--- WRITTEN PROBLEM 1 ---
Render the taxonomy rows below, from kingdom down to scientific name, as a Markdown table with the columns No. and Taxonomy line, skipping blank lines. Please leave the pictures out of the table.

--- SUPPLIED PASSAGE ---
================================

Eritrea: Coming In from the Cold

By Bronwyn Bruton

ISSUE BRIEF

The Horn of Africa, long recognized as one of the world’s most unstable regions, is undergoing a round of seismic shifts. Massive and sustained anti-government demonstrations in Ethiopia have laid bare the fundamental brutality and instability of the ruling Ethiopian People’s Revolutionary Democratic Front, which is Washington’s major security partner in the region. Tiny Somaliland and Djibouti are on high alert, bracing for a tide of Ethiopian refugees that—particularly in the midst of drought—could easily overwhelm those territories. South Sudan, the youngest nation on earth, has become a killing field. And the Westernfunded peacekeeping coalition in Somalia, which has been fighting the al-Qaeda linked terror group al-Shabaab since 2007, is critically fatigued and losing ground. These multiple nodes of instability pose a significant and immediate threat to US interests in the region.

Eritrea has long been stigmatized as a “spoiler” by Washington and stands accused of supporting terrorism. In 2009, at Washington’s urging, Eritrea was sanctioned by the United Nations for supporting al-Shabaab and for refusing to settle a border dispute with Djibouti. However, years of scrutiny by the United Nations Somalia and Eritrea Monitoring Group (UNSEMG) have yielded no evidence that Eritrea continues to be involved in Somalia, and the Djibouti conflict is mediated by Qatar.2

A number of surprising developments have recently occurred in Eritrea, suggesting that the country is determined to throw off isolation for positive engagement in its foreign policy since the sanctions were applied. An engaged Eritrea would be very good news for the region at a time when Washington’s status quo approaches to Ethiopia, Somalia, and South Sudan are visibly failing.

================================

--- WRITTEN PROBLEM 2 ---
Restate the Eritrea brief above word for word, in full.

--- STORED RECORDS ---
================================

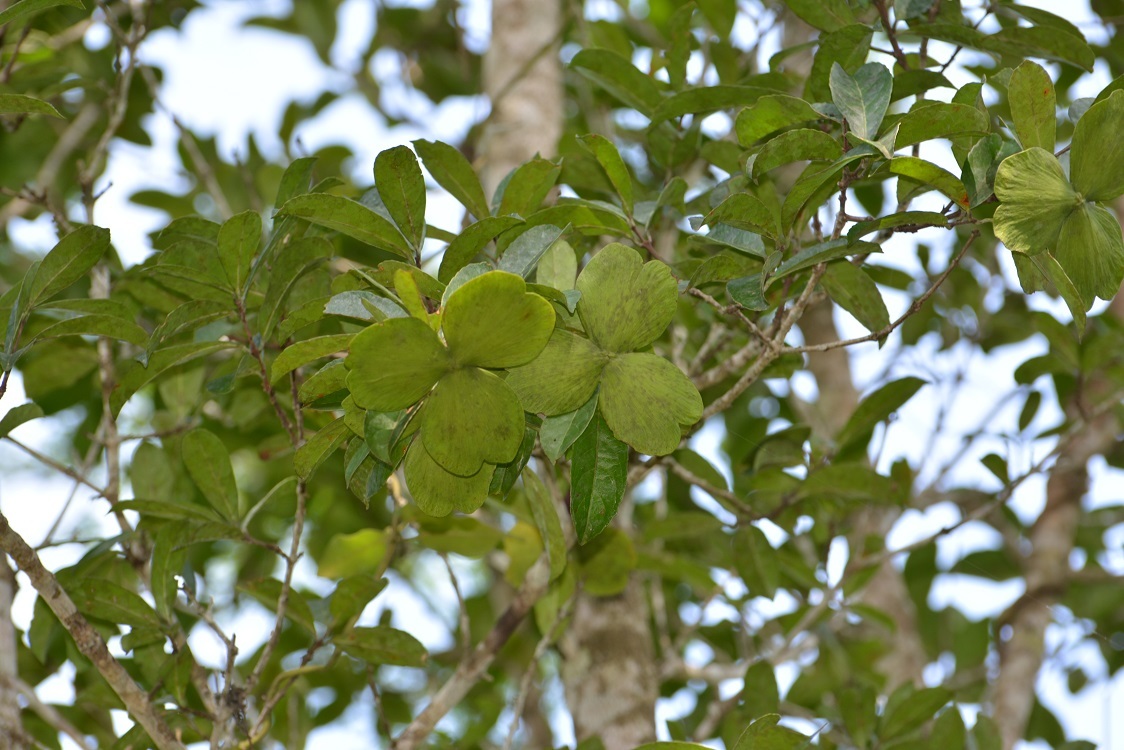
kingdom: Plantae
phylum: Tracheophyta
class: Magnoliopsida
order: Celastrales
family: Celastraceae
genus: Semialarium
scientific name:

================================

--- TASK SOLUTION 1 ---
| No. | Taxonomy line |
|---|---|
| 1 | kingdom: Plantae |
| 2 | phylum: Tracheophyta |
| 3 | class: Magnoliopsida |
| 4 | order: Celastrales |
| 5 | family: Celastraceae |
| 6 | genus: Semialarium |
| 7 | scientific name: |

--- TASK SOLUTION 2 ---
Eritrea: Coming In from the Cold

By Bronwyn Bruton

ISSUE BRIEF

The Horn of Africa, long recognized as one of the world’s most unstable regions, is undergoing a round of seismic shifts. Massive and sustained anti-government demonstrations in Ethiopia have laid bare the fundamental brutality and instability of the ruling Ethiopian People’s Revolutionary Democratic Front, which is Washington’s major security partner in the region. Tiny Somaliland and Djibouti are on high alert, bracing for a tide of Ethiopian refugees that—particularly in the midst of drought—could easily overwhelm those territories. South Sudan, the youngest nation on earth, has become a killing field. And the Westernfunded peacekeeping coalition in Somalia, which has been fighting the al-Qaeda linked terror group al-Shabaab since 2007, is critically fatigued and losing ground. These multiple nodes of instability pose a significant and immediate threat to US interests in the region.

Eritrea has long been stigmatized as a “spoiler” by Washington and stands accused of supporting terrorism. In 2009, at Washington’s urging, Eritrea was sanctioned by the United Nations for supporting al-Shabaab and for refusing to settle a border dispute with Djibouti. However, years of scrutiny by the United Nations Somalia and Eritrea Monitoring Group (UNSEMG) have yielded no evidence that Eritrea continues to be involved in Somalia, and the Djibouti conflict is mediated by Qatar.2

A number of surprising developments have recently occurred in Eritrea, suggesting that the country is determined to throw off isolation for positive engagement in its foreign policy since the sanctions were applied. An engaged Eritrea would be very good news for the region at a time when Washington’s status quo approaches to Ethiopia, Somalia, and South Sudan are visibly failing.